What this task involves:
Translate this sentence from the text on cloud managers into Spanish: "This cloud manager is suited to a medium-sized cluster in which the users are trustworthy."

This slideshow describes the whole process of setting up a cloud service, in which the cloud manager is only one part of the puzzle. They also evaluated Eucalyptus, OpenNebula and Nimbus (one packed slide for each). They ended up deploying all three. The distribution of emphasis: the physical nodes are dual quad core Xeons, and they put 8 on OpenNebula, 7 on Nimbus and 3 on Eucalyptus. The OpenNebula framework does the best at meeting our requirements, they say. They will focus on OpenNebula in the future. The main positive aspect of OpenNebula is that it can be adapted easily to their needs (which differ from Mathnet's).

Here are summaries of the features of these three cloud managers:

Eucalyptus

ATS is, or recently was, investigating Eucalyptus as the cloud manager for one of its big clusters. See this Wikipedia article about Eucalyptus. Its major features are:

Imitates the Amazon EC2 cloud, so administrative tools and user training on EC2 can be useful.
Users only interact with the VM's through the provided tools, and they are forbidden to interact with the underlying hardware.
For user files it uses an imitation of Amazon S3 distributed storage.
The administrative design is suited for large numbers of hosts in multiple clusters.
It really helps to have a dedicated range of addresses for each cluster, to be assigned to virtual machines.

OpenNebula

This cloud manager is suited to a medium-sized cluster in which the users are trustworthy. Its major features are:

It has more opportunities for customization than any of the others.
Users can request arbitrary VM configurations (vs. a preset list).
Users log in to the head node to obtain service; this is how authentication and authorization are handled.
It normally uses NFS for all file transfers. It can also use SCP, or some different shared filesystem such as AFS.
Unencrypted NFS is snoopable.
Once the VM is running, the user can log into it.
Because of its great flexibility, the demands on user training are greater than for other cloud managers.
OpenNebula has a plug-in so it can take EC2-style user requests.

Nimbus

This cloud manager is advertised as being for scientific computing. See this rather skimpy Wikipedia article about Nimbus. Its major features are:

It is affiliated with Globus and uses some of its components, specifically for authentication with X.509 certificates.
For image file storage they use Globus GridFTP or Cumulus, which imitates Amazon S3.
There is a lot of scope for administrative customization, but the users have less tweakability than under OpenNebula.
The cloud manager software has to do SSH onto any compute node. Apparently this is a problem in some contexts.
It puts a DHCP server on each physical compute node, an unusual arrangement.
It has good support for capacity allocation, which is lacking in the other cloud managers.
It can divert jobs to other services including Amazon EC2.

Do It Yourself

I'm afraid that all of these cloud managers are overkill for us. The steps to create a virtual machine have been detailed above, and the professional cloud managers provide a lot of services beyond this that are of little or no value to us. It would be prudent to at least install them and try them out, but we may very well decide that this layer of complexity is way overkill, and that we want to write our own virtual machine generator.

Supplied entries:
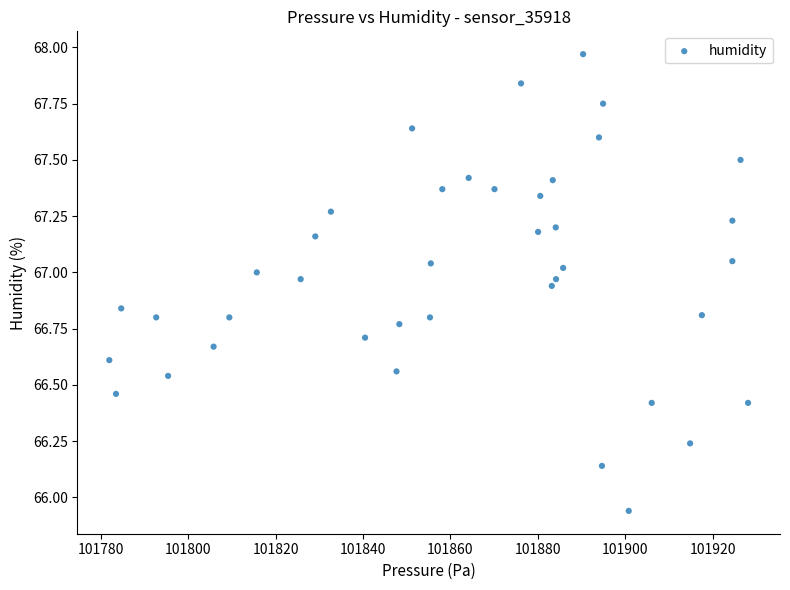

What is the range of Y values (max minus min)?

2.0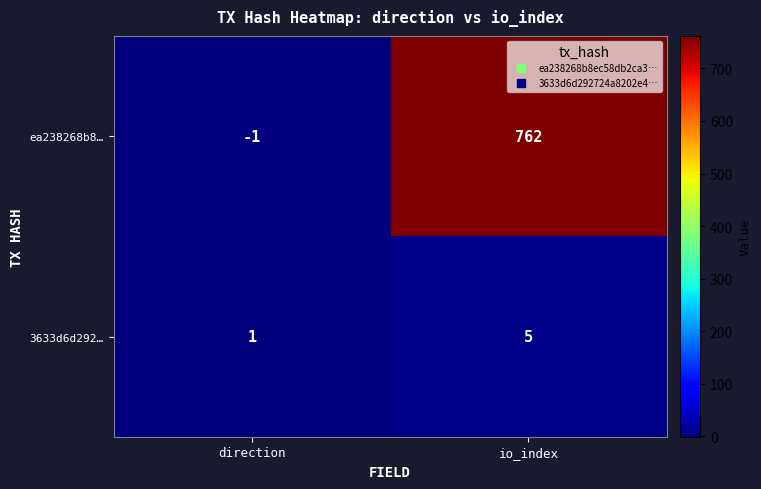

The ea238268b8… series shows 1236 at io_index. True or false?

False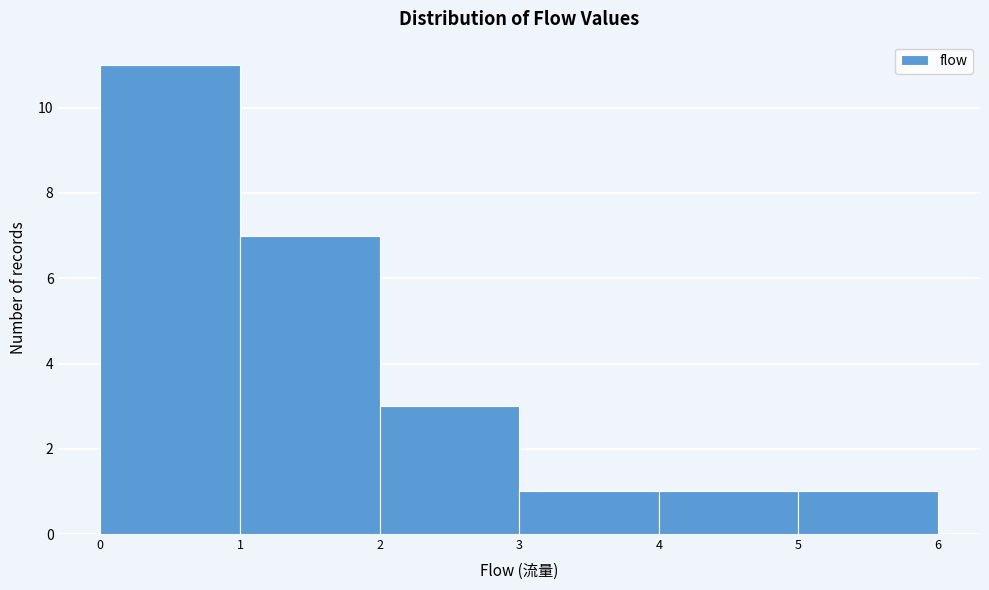

How tall is the bar that spans 5 to 6 on the x-axis? The values are not printed on the chart, so give them approximately, as read against the axis.

1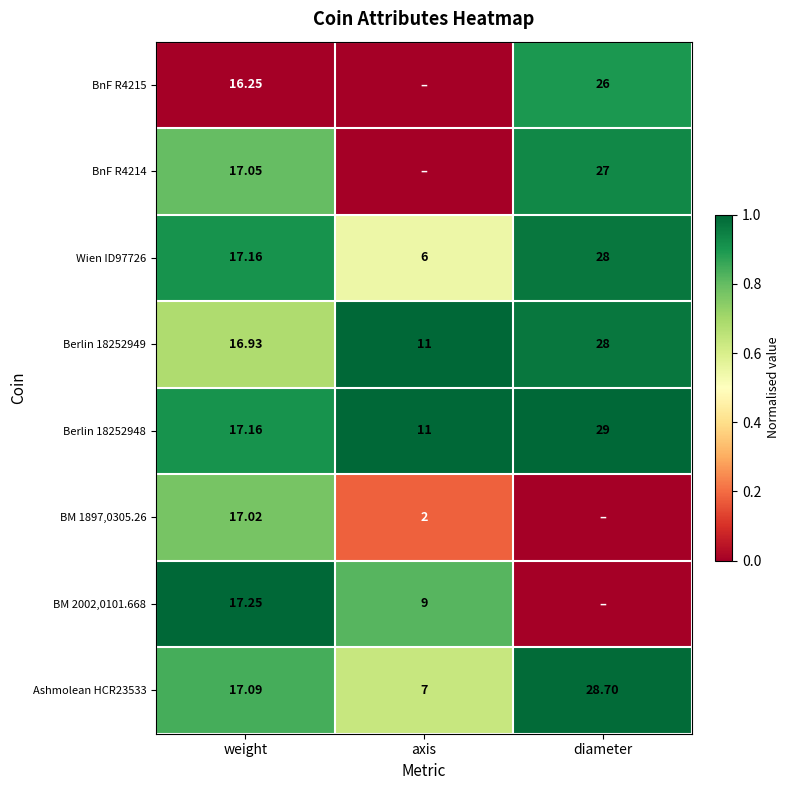

Rank the categories by Berlin 18252948 value from highest to lowest.

diameter, weight, axis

Task result:
Este gestor de nube es adecuado para un clúster de tamaño mediano en el que los usuarios son de confianza.